I don't quite agree with your assertions about EQ2. Yes, SOE was trying to impose its own order on MMOs, but it was really WoW's absolutely focused presentation that ultimately won the day. (And, if you want to get really particular about who first started imposing order on MMOs, you might point to EQ with its numerous "you're playing the game wrong" fixes which were adopted by WoW. Remember "The Vision(tm)"?)

I'd even go so far as to say that the soloability of the game is one of the important aspect of the experience that Blizzard made as the focus of WoW. I think this goes along with the order/chaos thing pretty well, since soloing makes it easier to impose order on the play experience. Other players are inherently chaotic they're not as easy to predict or control. Encouraging people to play alone made it easier to impose an orderly experience; in fact, a lot of the experience was disrupted if you bothered to play with friends in some cases (like rescuing Sharpbeak in the old world).

I think this is part of what's driving the nostalgia we've seen in the last few years. People want a bit of chaos to stir things up. Grouping, sandbox gameplay, user created content, etc. are all things that could do this. Something needs to happen, otherwise MMOs will stagnate to death.

4:05 PM  
Blogger Toldain said...

@Brian,

I think maybe we are arguing semantics of "chaos" and "order". I submit that it isn't order as such that made WoW successful, but the right kind of order.

I see your point about "humans are inherently chaotic". It goes double when they are playing a game, as opposed to working at a job or something.

As to "The Vision(tm)" I was too much of a clueless noob in my EQ days to really follow this, but I remember things like them saying that they had never thought of such things as feign death pulling and quad kiting. And I remember that you could have certain abilities that were nice, but had very little scope to be used, after the nerf bat came through. Think lock picking and poisons, for example.

I don't think MMOs will die, we are social creatures, we like doing stuff with each other. I think we may be in for a fallow period, though, as we figure out new ways to organize online activities and organize ourselves.

4:26 PM  
Anonymous Brian 'Psychochild' Green said...

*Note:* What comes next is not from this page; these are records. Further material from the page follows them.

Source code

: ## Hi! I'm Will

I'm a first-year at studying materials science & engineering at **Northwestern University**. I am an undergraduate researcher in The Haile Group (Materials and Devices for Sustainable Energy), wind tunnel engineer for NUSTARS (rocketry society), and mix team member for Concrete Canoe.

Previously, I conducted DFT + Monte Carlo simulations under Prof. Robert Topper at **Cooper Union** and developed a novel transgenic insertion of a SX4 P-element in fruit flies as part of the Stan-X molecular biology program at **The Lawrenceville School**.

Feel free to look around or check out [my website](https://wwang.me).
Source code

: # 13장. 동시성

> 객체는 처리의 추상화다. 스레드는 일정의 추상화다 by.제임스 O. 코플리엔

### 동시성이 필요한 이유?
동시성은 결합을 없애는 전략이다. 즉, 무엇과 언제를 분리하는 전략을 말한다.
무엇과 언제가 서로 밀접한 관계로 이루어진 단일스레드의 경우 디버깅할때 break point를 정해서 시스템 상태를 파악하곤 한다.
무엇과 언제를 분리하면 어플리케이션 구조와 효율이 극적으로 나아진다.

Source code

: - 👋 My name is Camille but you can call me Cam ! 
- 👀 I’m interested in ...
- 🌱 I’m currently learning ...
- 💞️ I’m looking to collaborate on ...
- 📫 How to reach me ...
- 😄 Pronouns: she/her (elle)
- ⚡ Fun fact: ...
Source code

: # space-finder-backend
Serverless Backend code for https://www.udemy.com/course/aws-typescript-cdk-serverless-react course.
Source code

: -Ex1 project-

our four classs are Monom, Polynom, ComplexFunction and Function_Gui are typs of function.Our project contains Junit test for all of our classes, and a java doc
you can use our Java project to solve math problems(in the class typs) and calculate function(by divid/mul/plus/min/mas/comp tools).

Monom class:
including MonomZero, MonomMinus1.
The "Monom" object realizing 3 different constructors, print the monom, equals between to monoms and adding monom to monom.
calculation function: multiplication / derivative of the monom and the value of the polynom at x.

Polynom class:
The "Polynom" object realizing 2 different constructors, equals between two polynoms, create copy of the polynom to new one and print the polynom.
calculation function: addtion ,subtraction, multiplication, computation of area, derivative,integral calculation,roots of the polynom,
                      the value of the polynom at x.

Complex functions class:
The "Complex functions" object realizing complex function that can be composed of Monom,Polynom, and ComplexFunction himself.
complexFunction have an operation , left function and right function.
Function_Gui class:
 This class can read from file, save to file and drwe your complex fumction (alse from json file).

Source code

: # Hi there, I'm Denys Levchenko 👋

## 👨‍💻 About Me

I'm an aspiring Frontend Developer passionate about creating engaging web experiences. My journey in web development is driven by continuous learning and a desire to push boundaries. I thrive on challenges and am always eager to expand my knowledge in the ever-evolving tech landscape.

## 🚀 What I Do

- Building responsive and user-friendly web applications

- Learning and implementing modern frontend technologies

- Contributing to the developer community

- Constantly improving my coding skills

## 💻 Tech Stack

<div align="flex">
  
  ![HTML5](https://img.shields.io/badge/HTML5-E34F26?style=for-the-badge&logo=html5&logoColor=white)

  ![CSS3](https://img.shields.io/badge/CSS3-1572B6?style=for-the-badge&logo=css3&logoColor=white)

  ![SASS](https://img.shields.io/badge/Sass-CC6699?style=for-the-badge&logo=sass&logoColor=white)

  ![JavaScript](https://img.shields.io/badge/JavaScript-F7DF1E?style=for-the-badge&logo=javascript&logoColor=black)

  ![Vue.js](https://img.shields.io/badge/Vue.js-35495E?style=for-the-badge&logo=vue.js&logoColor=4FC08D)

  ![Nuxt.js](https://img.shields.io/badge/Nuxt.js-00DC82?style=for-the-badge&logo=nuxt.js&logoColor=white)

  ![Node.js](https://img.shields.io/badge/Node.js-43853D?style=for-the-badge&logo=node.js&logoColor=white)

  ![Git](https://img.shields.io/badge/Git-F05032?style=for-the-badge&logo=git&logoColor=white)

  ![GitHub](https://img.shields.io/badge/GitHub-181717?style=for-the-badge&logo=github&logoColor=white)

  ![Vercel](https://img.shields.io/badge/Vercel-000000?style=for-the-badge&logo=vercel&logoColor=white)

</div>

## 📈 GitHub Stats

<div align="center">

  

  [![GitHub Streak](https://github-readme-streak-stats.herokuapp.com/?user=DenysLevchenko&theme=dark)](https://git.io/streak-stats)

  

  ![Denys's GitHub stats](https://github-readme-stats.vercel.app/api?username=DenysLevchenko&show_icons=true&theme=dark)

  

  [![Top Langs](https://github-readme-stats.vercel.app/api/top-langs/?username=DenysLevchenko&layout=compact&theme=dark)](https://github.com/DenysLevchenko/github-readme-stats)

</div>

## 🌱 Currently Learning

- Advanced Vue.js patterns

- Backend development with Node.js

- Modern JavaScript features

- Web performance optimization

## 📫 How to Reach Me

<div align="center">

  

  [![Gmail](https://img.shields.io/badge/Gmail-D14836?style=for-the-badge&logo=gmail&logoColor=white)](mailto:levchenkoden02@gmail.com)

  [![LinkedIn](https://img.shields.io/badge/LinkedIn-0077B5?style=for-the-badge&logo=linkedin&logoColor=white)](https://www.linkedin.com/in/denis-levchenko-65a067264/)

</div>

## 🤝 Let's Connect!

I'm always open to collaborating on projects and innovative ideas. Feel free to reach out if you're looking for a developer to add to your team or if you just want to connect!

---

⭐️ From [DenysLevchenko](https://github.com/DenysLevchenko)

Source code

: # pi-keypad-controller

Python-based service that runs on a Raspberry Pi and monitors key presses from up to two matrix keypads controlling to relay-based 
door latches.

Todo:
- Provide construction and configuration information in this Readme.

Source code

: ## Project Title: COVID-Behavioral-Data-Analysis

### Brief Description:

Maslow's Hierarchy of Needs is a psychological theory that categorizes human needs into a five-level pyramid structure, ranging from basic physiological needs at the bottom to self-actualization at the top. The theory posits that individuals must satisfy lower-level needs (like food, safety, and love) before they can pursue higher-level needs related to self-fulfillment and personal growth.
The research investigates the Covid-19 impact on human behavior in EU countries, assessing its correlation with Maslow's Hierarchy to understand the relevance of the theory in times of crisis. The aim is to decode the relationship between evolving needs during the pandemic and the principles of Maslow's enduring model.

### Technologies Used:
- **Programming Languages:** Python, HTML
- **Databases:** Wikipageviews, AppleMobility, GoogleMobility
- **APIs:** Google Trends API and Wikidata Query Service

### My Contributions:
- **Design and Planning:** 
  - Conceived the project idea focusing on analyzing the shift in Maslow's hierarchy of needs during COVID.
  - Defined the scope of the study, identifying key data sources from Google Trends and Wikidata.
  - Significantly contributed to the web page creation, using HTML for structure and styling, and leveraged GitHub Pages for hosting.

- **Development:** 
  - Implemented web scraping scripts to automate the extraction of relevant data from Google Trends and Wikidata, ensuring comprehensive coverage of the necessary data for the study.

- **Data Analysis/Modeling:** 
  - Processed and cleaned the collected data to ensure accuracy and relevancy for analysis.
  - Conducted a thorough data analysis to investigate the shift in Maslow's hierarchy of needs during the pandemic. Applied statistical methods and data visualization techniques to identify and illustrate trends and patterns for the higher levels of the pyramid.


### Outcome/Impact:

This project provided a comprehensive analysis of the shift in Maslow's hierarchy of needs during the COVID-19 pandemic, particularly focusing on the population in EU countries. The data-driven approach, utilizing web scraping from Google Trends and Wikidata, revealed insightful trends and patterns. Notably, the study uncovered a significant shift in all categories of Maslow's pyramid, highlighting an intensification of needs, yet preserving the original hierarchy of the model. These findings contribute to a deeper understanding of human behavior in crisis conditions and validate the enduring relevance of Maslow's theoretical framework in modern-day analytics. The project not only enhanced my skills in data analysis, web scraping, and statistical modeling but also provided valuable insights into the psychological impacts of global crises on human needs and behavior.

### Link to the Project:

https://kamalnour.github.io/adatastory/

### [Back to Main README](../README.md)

Well, I'm using order in the same way as the Terra Nova piece, and as I discussed on my own blog. Whereas the older games had a much more open and wild feeling to them, WoW gave people a very directed and scripted experience. Not to say that you couldn't go off the rails (and sometimes be rewarded with a little something special), but the intended experience was a lot more focused. Hell, WoW had something you could call the "intended experience", whereas it was a lot of other games practically dropped you into the world with no direction at all.

The problem with such order is that this experience is hard to repeat without being a clone. That's why we've seen the MMOs we have in the past few years.

I'm not so sanguine on MMOs. Yeah, maybe they'll just go dormant for a while. But, I think social games are showing that there's a serious chance that other games will come along and scratch that "online social" itch. Maybe eventually we'll see some indie projects get some positive attention, but it seems like people would rather post how they're "tired of" MMOs rather than trying to support something unique.